Do users have enough power?
Or are they gaining too much!
Pundits say we are entering a new era of freedom and empowerment. Users should be allowed to do whatever they want to improve productivity and make their lives easier. Whether it’s hooking up personal devices to the corporate network, storing confidential documents in DropBox, or discussing business matters over social networks, this is the way of the future and users should be allowed to get on with it.
Many IT pros question the wisdom of all this and try to lock things down on the grounds of security, compliance and cost control. They are then branded as Neanderthals who need to wake up and smell the coffee. Others are simply sitting back to wait for an altogether less pleasant scent as all sorts of stuff ultimately hits the fan as a result of the inevitable chaos.
Does it need to be all-out war between users and IT though? Maybe users feeling they need to do their own thing is a reflection of inadequacies in what the company provides. Rather than totally rejecting the cry for freedom, or going to the other extreme of giving in to it too easily, perhaps we should simply roll out more appealing and flexible corporate solutions.

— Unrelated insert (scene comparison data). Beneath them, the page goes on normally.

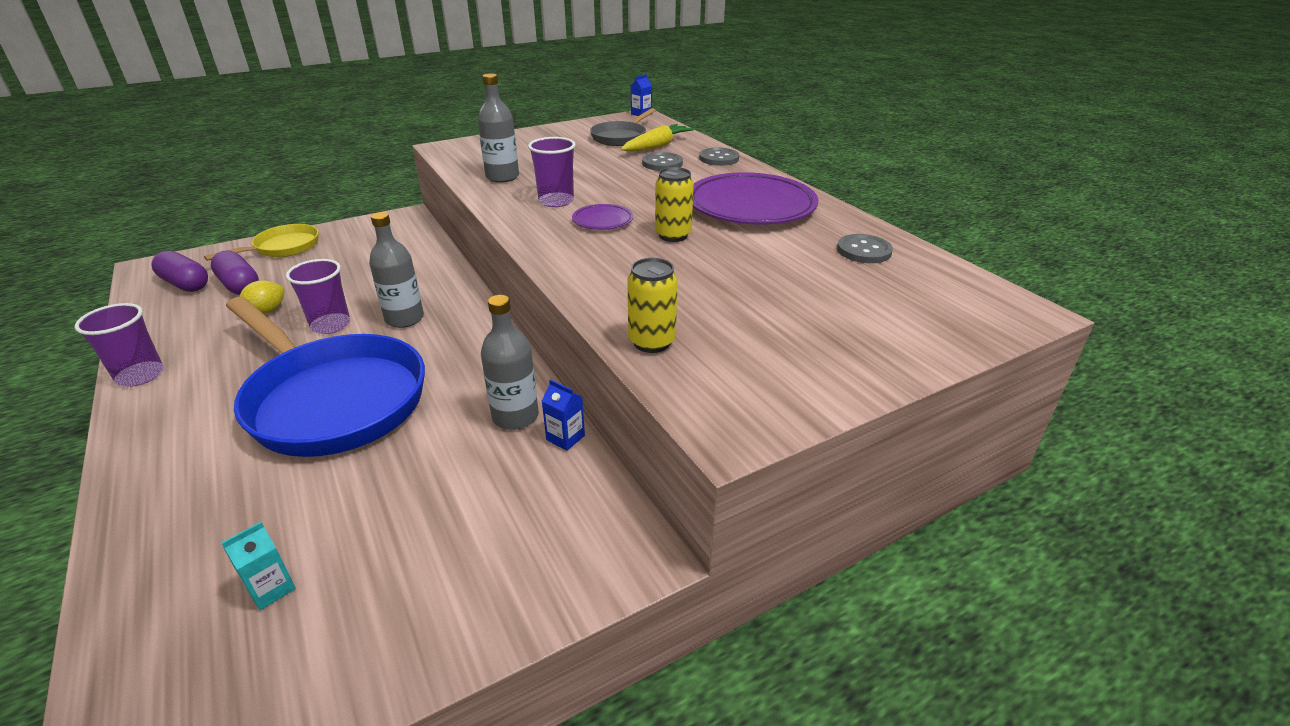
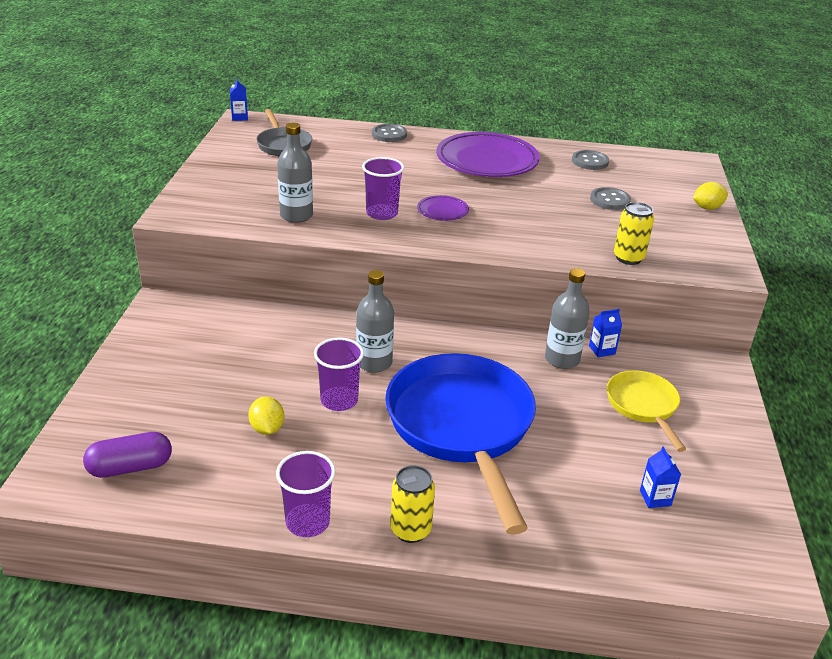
camera: 55 degrees left, 0 degrees up
(239, 285) = (185, 433): purple capsule -> none
(271, 589) = (655, 498): turquoise carton -> blue carton
(283, 248) = (127, 390): yellow pan -> yellow pan (643, 406)
(332, 399) = (462, 427): blue pan -> blue pan turned 90 degrees counterclockwise
(657, 146) = (328, 141): yellow carrot -> none
(662, 163) = (367, 154): grey button -> grey button (610, 200)
(673, 235) = (498, 200): yellow can -> yellow can (411, 530)
(897, 359) = (707, 208): none -> yellow lemon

Against this background, our latest Reg Reader survey looks to get under the skin of this highly controversial area. So, if you are a frustrated user, an exasperated IT professional, or someone working in an environment where a happy equilibrium has been reached, we’d love to hear from you.

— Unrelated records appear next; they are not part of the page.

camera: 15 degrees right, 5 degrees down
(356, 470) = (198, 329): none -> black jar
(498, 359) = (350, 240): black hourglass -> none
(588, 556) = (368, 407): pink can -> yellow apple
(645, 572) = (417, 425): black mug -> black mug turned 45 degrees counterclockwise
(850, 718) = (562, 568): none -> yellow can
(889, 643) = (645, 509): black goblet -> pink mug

It'll take you about 5mins to complete and you can start right here.
They don't need more power
Give users more power and they'll royally screw things up and then place the blame on anything but themselves and the cost to fix it, and the incumbent delays this causes to other tasks, will never be assigned to the user.

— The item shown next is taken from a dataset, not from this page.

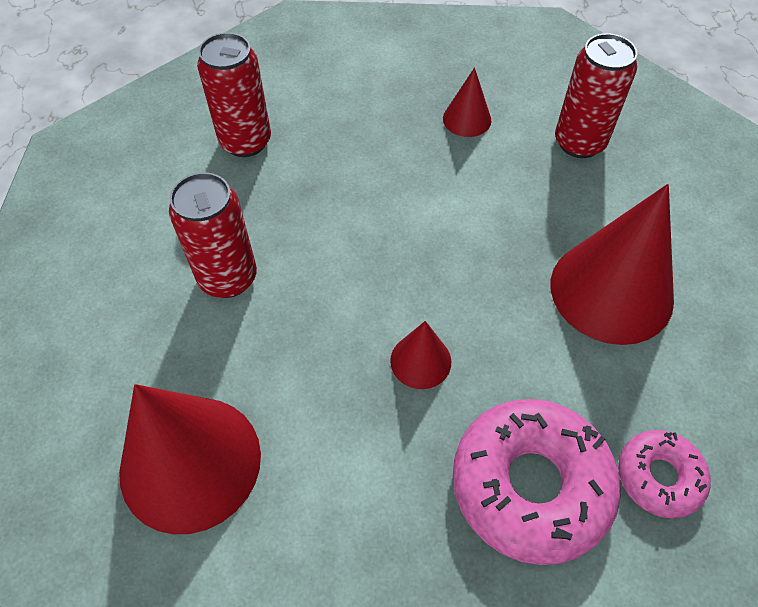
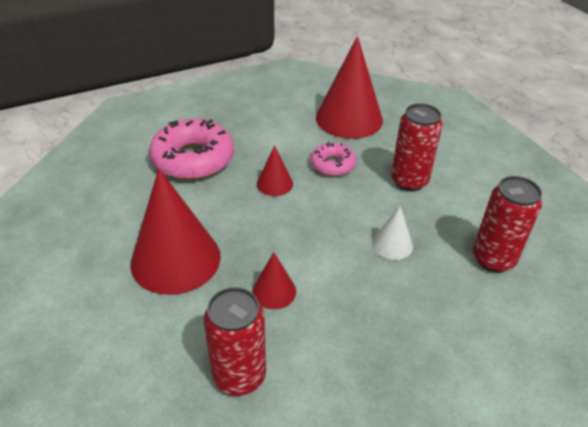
camera: 150 degrees right, 15 degrees down
(336, 201) = (392, 244): none -> white cone
(467, 119) = (351, 355): red cone -> red cone (274, 291)
(659, 477) = (128, 182): pink donut -> pink donut (332, 165)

For example, sharepoint (an unmitigated POS at the best of times), has a security scheme that makes the standard Windows file and print security look sensible. Give users uncontrolled access to this and you'll be tracking access problems for weeks.
Likewise, give users full access to file security and you'll get endless problems relating to rights propagation, or rights not propagating. This is before the problem of share level rights overriding but not being overlaid in the security inspector and on some occasions propagating and others not.
These are just two examples of common technologies in place. Yes, MS could attempt to fix the abortive mess they created in the first place, but doing so would break millions of existing installations. MS may like to regularly fuck up the User Interface of systems but even they're not as stupid to make these changes.
The question is really what do users actually need? They don't need more power - it'll lead to problems. But the answer is partly in the question... "need". Needs change and a good IT department should be responsive and try to regularly re-assess users needs and promote a culture where users are able to suggest solutions and where the IT staff have the people skills to resolve what the users actually need, communicate with the user in sensible language and look for the best way forward.
Alternatively a snake-oil salesman can sell you BYOD.
You're asking for trouble if you let users have too much power.
This is my network, I use it to make money, and you are not allowed to connect to it without my permission, and then only under strict rules, set by me.
Anyone who thinks otherwise is deluded.